• _O que se pede_
Copie sem qualquer alteração, do texto sobre Jardim, Cavaco e a democracia, o trecho que vai de "Como todo o" até "telepopulista e pós-fascista.".

A decadência da política é consequência de múltiplos factores. A indiferenciação ideológica e a vacuidade do discurso político são certamente os mais chocantes.

segunda-feira, 21 de abril de 2008

Jardim, Cavaco e a Democracia

AO CABO DE TRÊS DÉCADAS de condescendência, complacência e pusilanimidade confrangedoras, por parte da maioria dos dirigentes políticos nacionais e dos titulares dos órgãos de soberania da República, já é demasiado tarde para pôr na ordem Alberto João Jardim e obrigar o truão cesarista e telepopulista que governa a Madeira a respeitar os seus adversários políticos e as instituições representativas do Estado democrático.
O sentimento de total impunidade de que Jardim beneficia, no arquipélago em que vive politicamente entrincheirado, é que lhe dá alento para a demagogia e o insulto, a provocação e a chantagem permanentes, a intolerância para com os adversários e o total desprezo pelas instituições democráticas, que ele curto-circuita sistematicamente.
Como todo o cesarista que se preza, Alberto João Jardim continua a alimentar a ambição ilegítima de exercer o poder sem limites, de governar sem oposição e de impor a sua vontade política abafando as vozes dos que discordam e liquidando a democracia representativa. Como é um truão telegénico, grande comediante da era da vídeo-política, não hesita em utilizar a televisão para praticar a demagogia e multiplicar as provocações e as chantagens, as ameaças e os insultos. É um demagogo telepopulista e pós-fascista.
Jardim recorre frequentemente à palhaçada e à linguagem desbragada, por vezes pseudo-revolucionária e anti-capitalista, como armas políticas de arremesso, não apenas contra os «cubanos» e os «maçons» do continente mas, sobretudo, contra o sistema. Ele sabe como alimentar o sentimento de claustrofobia política insular, invocando ameaças e conspirações imaginárias e apontando a dedo o inimigo colonialista que espreita a sua oportunidade em Lisboa para reduzir a Madeira à mera condição de colónia ‘africana’.
Convém não subestimar Alberto João Jardim, mas também importa não temer o ‘bicho’. Quando ele ataca directamente a democracia representativa, chamando «bando de loucos» aos deputados da oposição no parlamento regional, está a ultrapassar, mais uma vez, todas as marcas. E a atitude mais adequada e corajosa não será, propriamente, a de dizer: «Não mexam no bicho, que ele morde!». Porque, obviamente, é dessa atitude que o ‘bicho’ está à espera, para continuar a ‘morder’ e a enxovalhar quem se agacha.
Foi com surpresa que vi o Presidente da República invocar o «direito de reserva» - não o «dever» mas o «direito», note-se! – para se eximir a uma condenação pública do comportamento antidemocrático de Jardim. Não se quis meter em sarilhos, metendo na ordem o truão que governa a Madeira. Fez mal. Tal como fez mal em aceitar que fosse suprimida a habitual sessão solene da Assembleia Legislativa, o órgão de representação democrática por excelência. Cavaco Silva confirma, assim, a suspeita, gerada enquanto foi Primeiro-Ministro, de que também não aprecia especialmente parlamentos. Há sinais que perturbam e este é um deles. É lamentável que Jardim continue a ser o último a rir.

• _Linhas fornecidas_
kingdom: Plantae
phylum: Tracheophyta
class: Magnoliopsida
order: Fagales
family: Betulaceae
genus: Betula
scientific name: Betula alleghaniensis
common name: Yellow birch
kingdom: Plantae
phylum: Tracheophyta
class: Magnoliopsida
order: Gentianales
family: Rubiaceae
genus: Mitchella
--
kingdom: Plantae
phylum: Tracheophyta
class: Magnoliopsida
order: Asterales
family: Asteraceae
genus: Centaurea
---
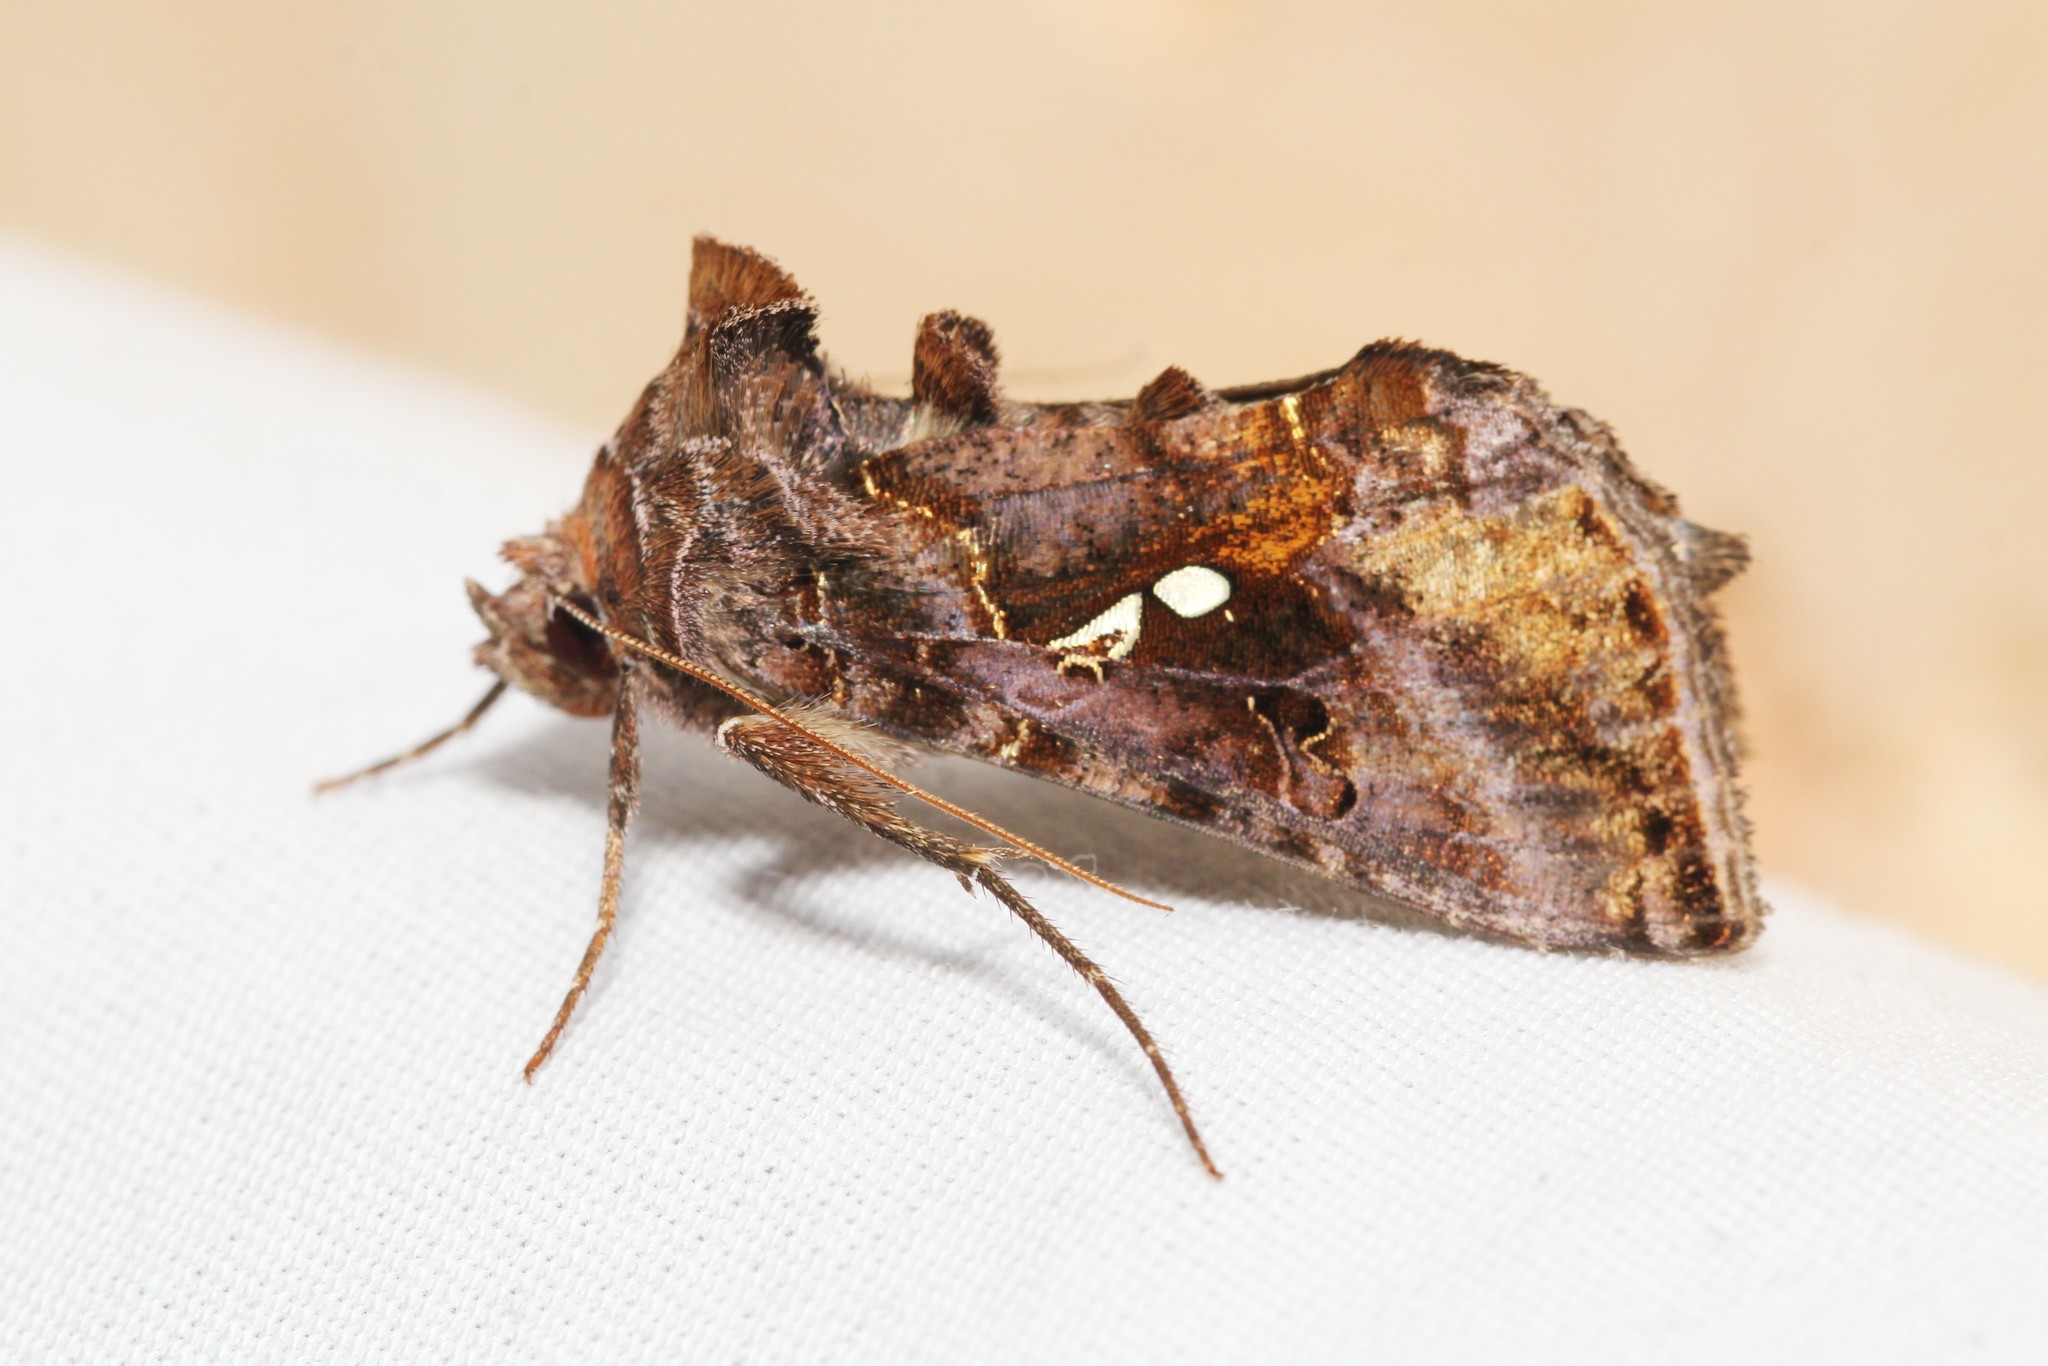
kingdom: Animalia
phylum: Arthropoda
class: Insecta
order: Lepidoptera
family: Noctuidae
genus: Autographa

• _Resposta escrita_
Como todo o cesarista que se preza, Alberto João Jardim continua a alimentar a ambição ilegítima de exercer o poder sem limites, de governar sem oposição e de impor a sua vontade política abafando as vozes dos que discordam e liquidando a democracia representativa. Como é um truão telegénico, grande comediante da era da vídeo-política, não hesita em utilizar a televisão para praticar a demagogia e multiplicar as provocações e as chantagens, as ameaças e os insultos. É um demagogo telepopulista e pós-fascista.